Mike’s estate was (and is, for it still exists) a version of the ‘municipal dreams’ that John Boughton describes in his detailed history of social housing in the UK. Built in the late 1940s and early 1950s it is — despite being in a conservatively inclined part of the shires — a relic of the ‘Bevan housing’ of the immediate postwar years.

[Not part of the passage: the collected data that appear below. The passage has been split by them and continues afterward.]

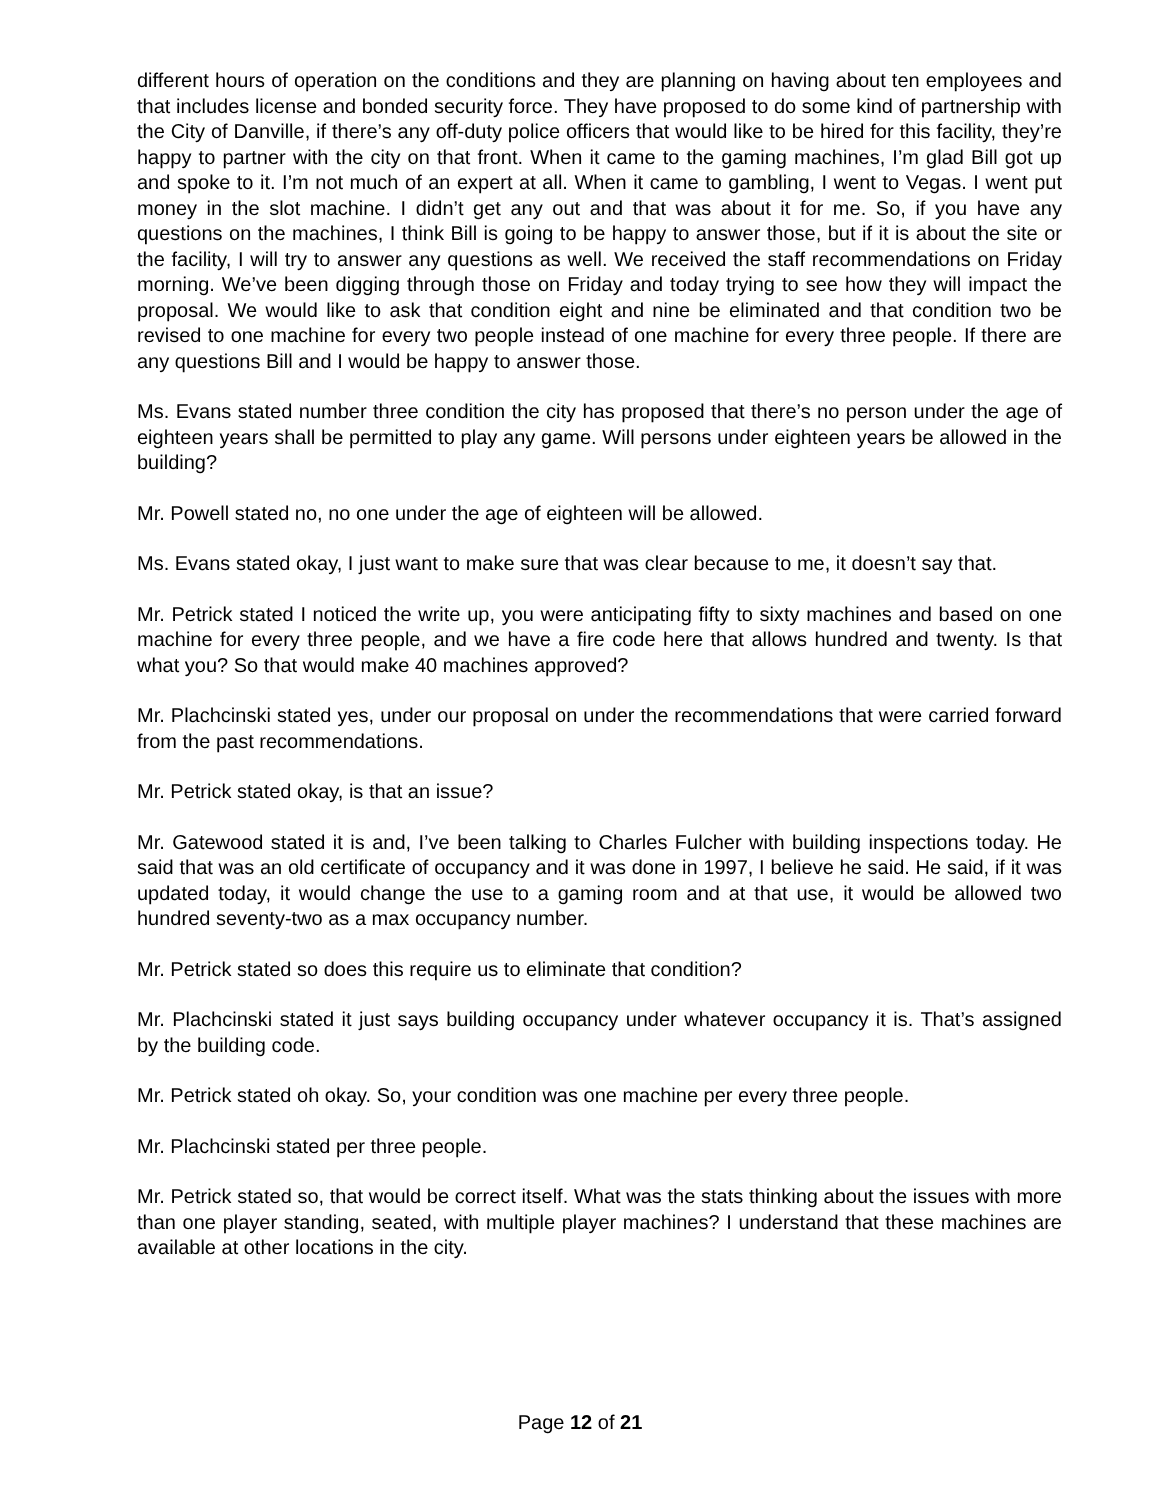different hours of operation on the conditions and they are planning on having about ten employees and that includes license and bonded security force. They have proposed to do some kind of partnership with the City of Danville, if there’s any off-duty police officers that would like to be hired for this facility, they’re happy to partner with the city on that front. When it came to the gaming machines, I’m glad Bill got up and spoke to it. I’m not much of an expert at all. When it came to gambling, I went to Vegas. I went put money in the slot machine. I didn’t get any out and that was about it for me. So, if you have any questions on the machines, I think Bill is going to be happy to answer those, but if it is about the site or the facility, I will try to answer any questions as well. We received the staff recommendations on Friday morning. We’ve been digging through those on Friday and today trying to see how they will impact the proposal. We would like to ask that condition eight and nine be eliminated and that condition two be revised to one machine for every two people instead of one machine for every three people. If there are any questions Bill and I would be happy to answer those.
Ms. Evans stated number three condition the city has proposed that there’s no person under the age of eighteen years shall be permitted to play any game. Will persons under eighteen years be allowed in the building?
Mr. Powell stated no, no one under the age of eighteen will be allowed.
Ms. Evans stated okay, I just want to make sure that was clear because to me, it doesn’t say that.
Mr. Petrick stated I noticed the write up, you were anticipating fifty to sixty machines and based on one machine for every three people, and we have a fire code here that allows hundred and twenty. Is that what you? So that would make 40 machines approved?
Mr. Plachcinski stated yes, under our proposal on under the recommendations that were carried forward from the past recommendations.
Mr. Petrick stated okay, is that an issue?
Mr. Gatewood stated it is and, I’ve been talking to Charles Fulcher with building inspections today. He said that was an old certificate of occupancy and it was done in 1997, I believe he said. He said, if it was updated today, it would change the use to a gaming room and at that use, it would be allowed two hundred seventy-two as a max occupancy number.
Mr. Petrick stated so does this require us to eliminate that condition?
Mr. Plachcinski stated it just says building occupancy under whatever occupancy it is. That’s assigned by the building code.
Mr. Petrick stated oh okay. So, your condition was one machine per every three people.
Mr. Plachcinski stated per three people.
Mr. Petrick stated so, that would be correct itself. What was the stats thinking about the issues with more than one player standing, seated, with multiple player machines? I understand that these machines are available at other locations in the city.
Page 12 of 21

Nye Bevan, housing minister among much else in the Attlee government, aimed his reforms primarily at the working class, but certainly did not envision ghettoes of the poor — or what he called ‘castrated communities’.
Boughton cites Bevan’s famous 1949 speech in the Commons:
It is entirely undesirable that on modern housing estates only one type of citizen should live…. We should try to introduce what was always the lovely feature of English and Welsh villages, where the doctor, the grocer, the butcher and the farm labourer all lived in the same street.
This principle held for a while, thanks not only to the postwar political consensus on housing (Macmillan’s Conservative administration built more social housing than any previous one) but also to earlier initiatives from late-19th-century charitable housing onwards. If yours was one of the many homes with no bathroom and an outside toilet, this was a lifestyle to aspire to.